To achieve this there’s been some internal movement between departments but this we are assured doesn’t mean MHCLG and other departments won’t continue to support coastal areas as part of their work.  Indeed, one of the objectives of the moving staff is to ensure that MHCLG work better with those other departments. MHCLG also retain a dedicated community’s team within it.

There is no link with the changes in structure and personnel and any future plans for the Coastal Community Fund (CCF), which the coastal team helped administer.

The future of the CCF remains a matter for the forthcoming comprehensive spending review (CSR). Coastal interests can wait to see what the review recommends and then respond accordingly, or they may wish to continue to voice the critical importance of the fund, in order to ensure this is taken into account within HMCLG’s, wider Government and in particular Treasury’s CSR planning.

Better surely to work to have the continuance of a specific CCF written into the responsible departmental and wider Government CSR plans than to risk any potentially for having to fight to have it reinstated after the individual department and wider Government plans are announced?

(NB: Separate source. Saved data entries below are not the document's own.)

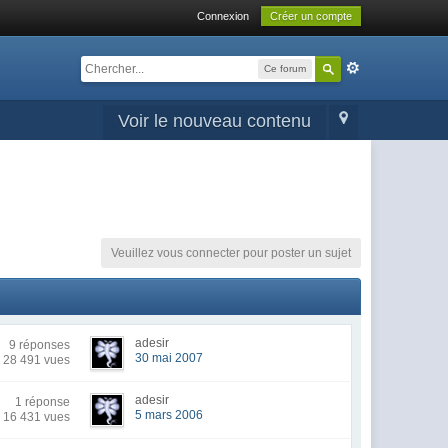
Connexion
Créer un compte
Ce forum
Voir le nouveau contenu
Veuillez vous connecter pour poster un sujet
adesir
9 réponses
30 mai 2007
28 491 vues
adesir
1 réponse
5 mars 2006
16 431 vues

Why the concern? CCF is a unique fund set up in recognition of the scale of difficulties and the unusual conditions experienced at the coast, unusually funded from a set percentage of Crown Estates marine revenues (current 33% down originally from 50%).  Those unusual conditions common to coastal communities have previously made it more difficult for them to compete successfully, on merit, in open competition for funding with all comers; hence the need for their own specific additional funding mechanism.  The post Brexit creation of a new “Shared Prosperity Fund” could easily be seen as an opportunity to simplify arrangements, possibly reverting to a single funding stream for all, in which case the coast may again find itself inadvertently disadvantaged?